Леонтьев не хочет слышать слов утешения от своего петербургского знакомого – ему нужна публика, влияние, и доступ к ней он надеется получить через Филиппова, неоднократно обращаясь в письмах к мечтам о газете, которую удастся основать, редактором или ведущим публицистом которой он станет. Как только появляется какая-то пусть слабая надежда, Леонтьев тут же предается безудержным мечтам – о единоличном редактировании газеты со 150 000 рублей капитала на первые пару-тройку лет или о месте ведущего сотрудника в преобразуемом «Гражданине» Мещерского с 8000 рублей жалованья – мечты уносят Леонтьева так быстро, что странно несколькими письмами позднее читать жалобы о недоданных двух копейках за строчку и о подозрении в неверном счете строк.

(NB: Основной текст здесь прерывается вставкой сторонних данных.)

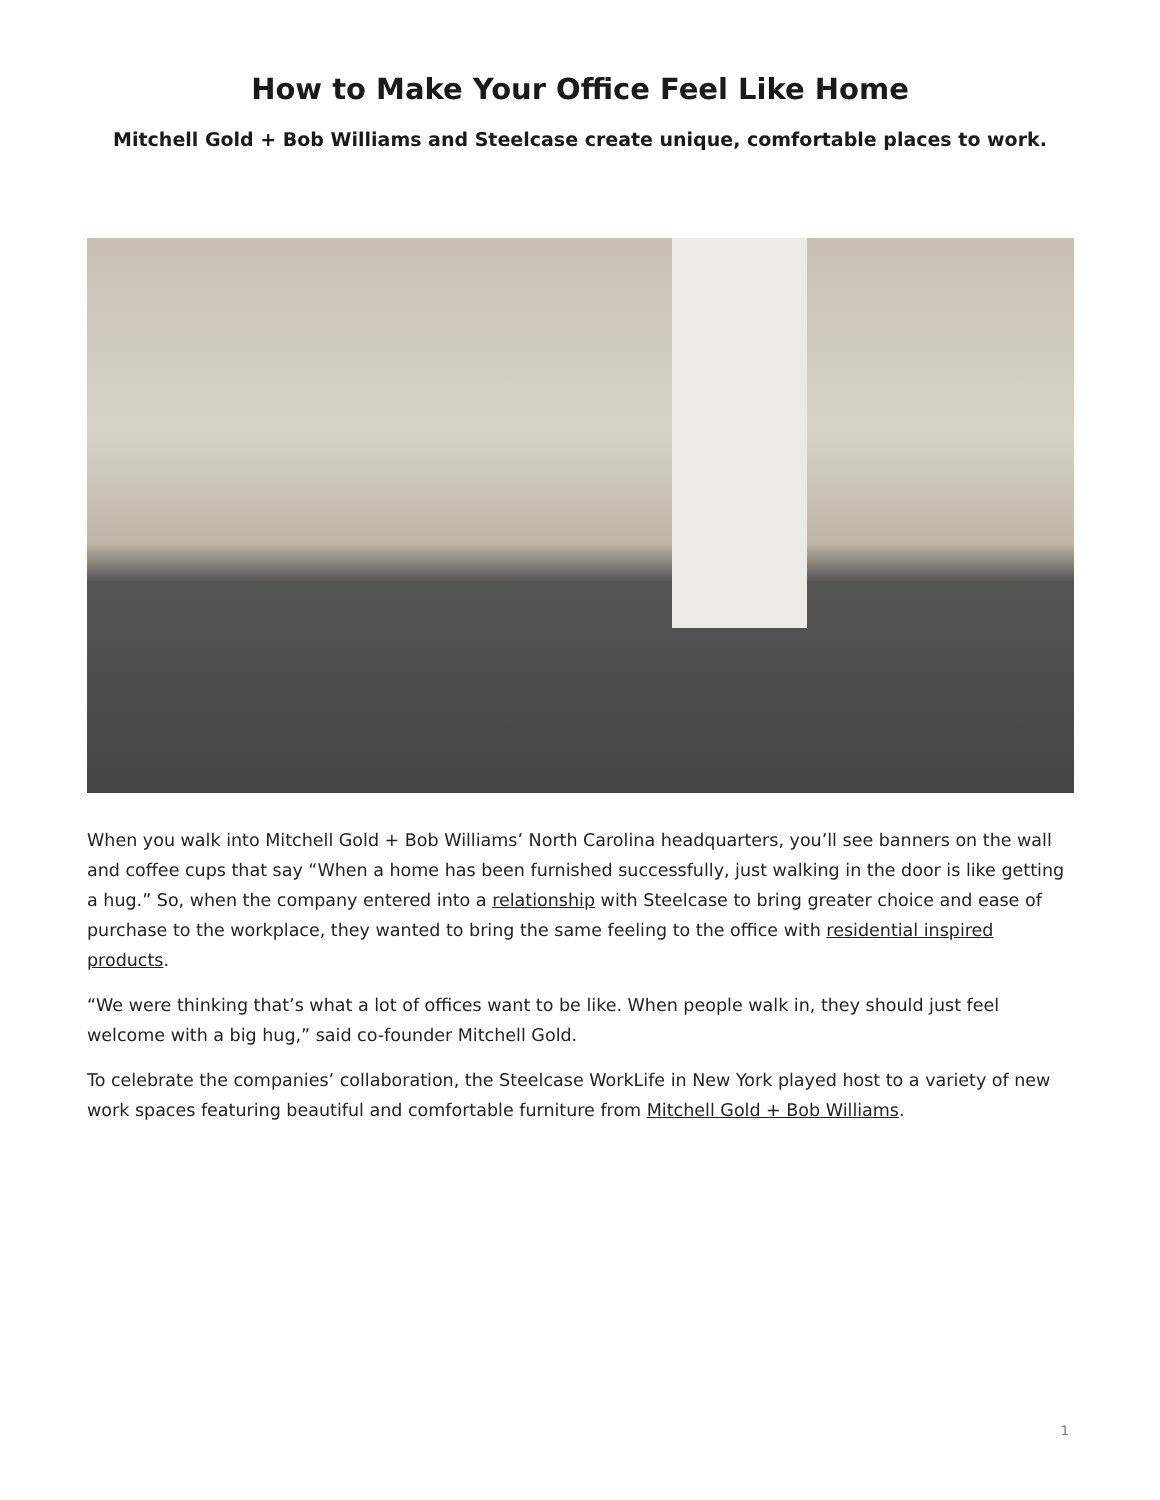How to Make Your Office Feel Like Home
Mitchell Gold + Bob Williams and Steelcase create unique, comfortable places to work.
When you walk into Mitchell Gold + Bob Williams’ North Carolina headquarters, you’ll see banners on the wall and coffee cups that say “When a home has been furnished successfully, just walking in the door is like getting a hug.” So, when the company entered into a relationship with Steelcase to bring greater choice and ease of purchase to the workplace, they wanted to bring the same feeling to the office with residential inspired products.
“We were thinking that’s what a lot of offices want to be like. When people walk in, they should just feel welcome with a big hug,” said co-founder Mitchell Gold.
To celebrate the companies’ collaboration, the Steelcase WorkLife in New York played host to a variety of new work spaces featuring beautiful and comfortable furniture from Mitchell Gold + Bob Williams.
1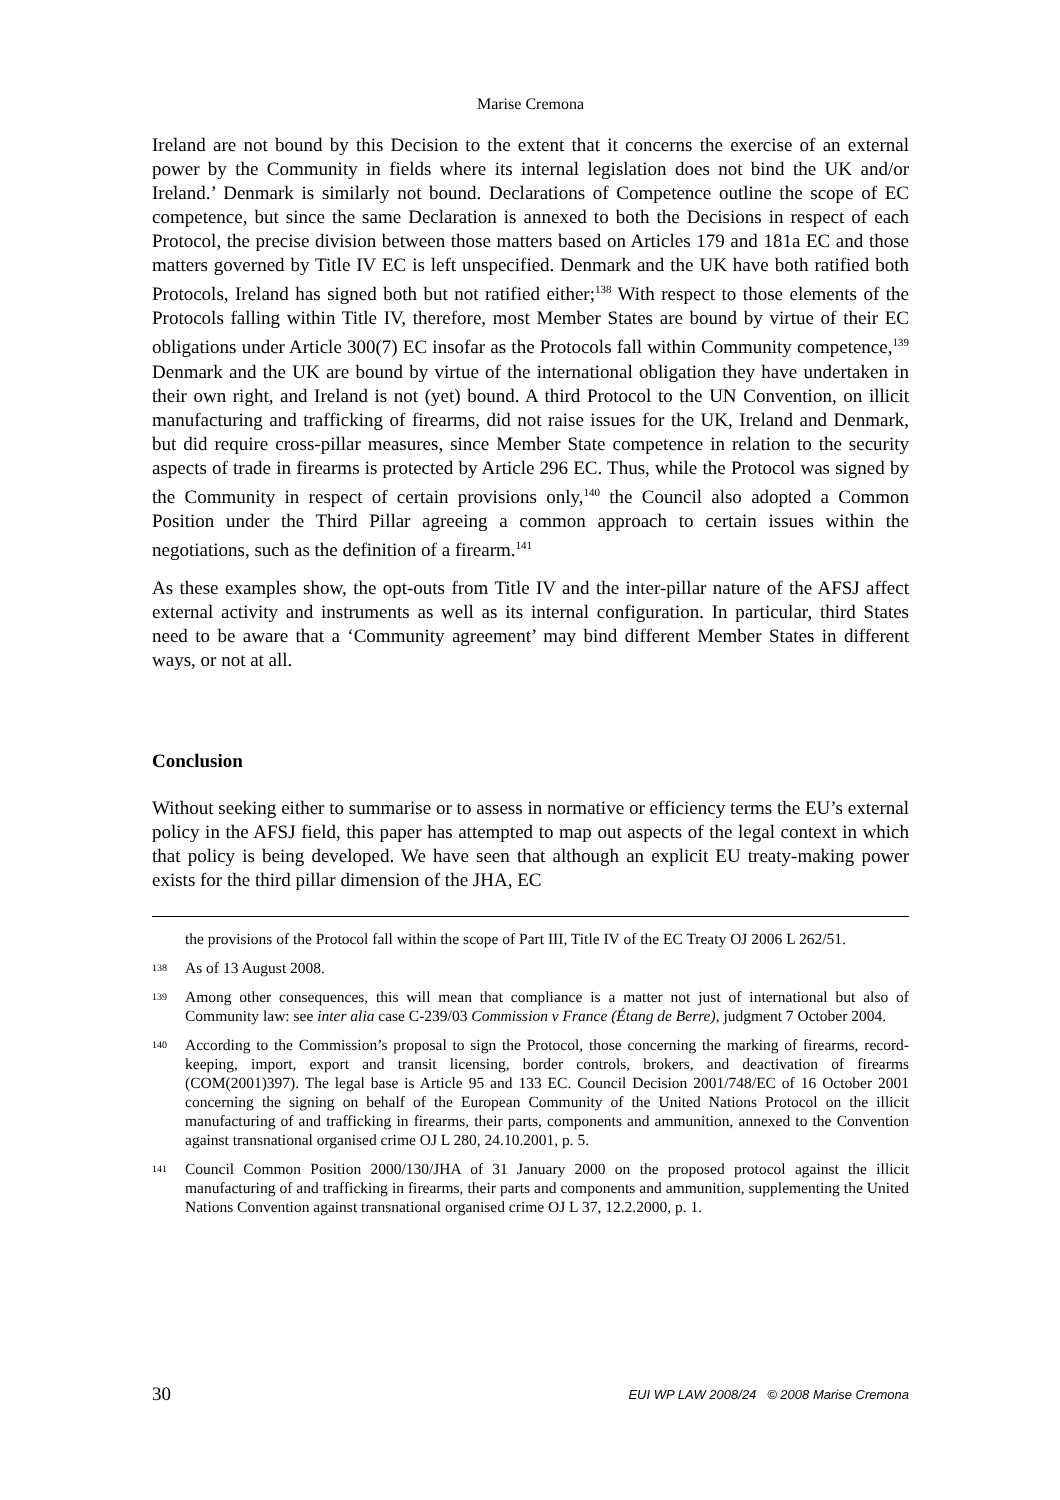Marise Cremona
Ireland are not bound by this Decision to the extent that it concerns the exercise of an external power by the Community in fields where its internal legislation does not bind the UK and/or Ireland.’ Denmark is similarly not bound. Declarations of Competence outline the scope of EC competence, but since the same Declaration is annexed to both the Decisions in respect of each Protocol, the precise division between those matters based on Articles 179 and 181a EC and those matters governed by Title IV EC is left unspecified. Denmark and the UK have both ratified both Protocols, Ireland has signed both but not ratified either;<sup>138</sup> With respect to those elements of the Protocols falling within Title IV, therefore, most Member States are bound by virtue of their EC obligations under Article 300(7) EC insofar as the Protocols fall within Community competence,<sup>139</sup> Denmark and the UK are bound by virtue of the international obligation they have undertaken in their own right, and Ireland is not (yet) bound. A third Protocol to the UN Convention, on illicit manufacturing and trafficking of firearms, did not raise issues for the UK, Ireland and Denmark, but did require cross-pillar measures, since Member State competence in relation to the security aspects of trade in firearms is protected by Article 296 EC. Thus, while the Protocol was signed by the Community in respect of certain provisions only,<sup>140</sup> the Council also adopted a Common Position under the Third Pillar agreeing a common approach to certain issues within the negotiations, such as the definition of a firearm.<sup>141</sup>
As these examples show, the opt-outs from Title IV and the inter-pillar nature of the AFSJ affect external activity and instruments as well as its internal configuration. In particular, third States need to be aware that a ‘Community agreement’ may bind different Member States in different ways, or not at all.
Conclusion
Without seeking either to summarise or to assess in normative or efficiency terms the EU’s external policy in the AFSJ field, this paper has attempted to map out aspects of the legal context in which that policy is being developed. We have seen that although an explicit EU treaty-making power exists for the third pillar dimension of the JHA, EC
the provisions of the Protocol fall within the scope of Part III, Title IV of the EC Treaty OJ 2006 L 262/51.
138 As of 13 August 2008.
139 Among other consequences, this will mean that compliance is a matter not just of international but also of Community law: see inter alia case C-239/03 Commission v France (Étang de Berre), judgment 7 October 2004.
140 According to the Commission’s proposal to sign the Protocol, those concerning the marking of firearms, record-keeping, import, export and transit licensing, border controls, brokers, and deactivation of firearms (COM(2001)397). The legal base is Article 95 and 133 EC. Council Decision 2001/748/EC of 16 October 2001 concerning the signing on behalf of the European Community of the United Nations Protocol on the illicit manufacturing of and trafficking in firearms, their parts, components and ammunition, annexed to the Convention against transnational organised crime OJ L 280, 24.10.2001, p. 5.
141 Council Common Position 2000/130/JHA of 31 January 2000 on the proposed protocol against the illicit manufacturing of and trafficking in firearms, their parts and components and ammunition, supplementing the United Nations Convention against transnational organised crime OJ L 37, 12.2.2000, p. 1.
30 EUI WP LAW 2008/24 © 2008 Marise Cremona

В 1954 году, накануне того времени, когда Гинзбург вновь начнут публиковать, хоть понемногу, она размышляла о ситуации писателя:
«Пишущий должен печататься. Писать ни для кого, ни для чего – это акт холодный, ленивый и неприятный. В виде некоторого промежуточного удовлетворения могут существовать персональные читатели (слушатели). И этот эрзац (жалкий, несмотря на высшую их читательскую квалификацию) вызывает до странного сходную реакцию авторских опасений, честолюбивых волнений и надежд.
Впрочем, при этом едва ли можно хорошо писать. Особенно прозу. Возникает зловещая легкость. Нет железной проверки на нужность, и потому нет критерия оценки. Пусть это талантливо, пусть действует, но, быть может, это еще не достигло форм выражения общественно значимых, быть может, это литература для знакомых <…>»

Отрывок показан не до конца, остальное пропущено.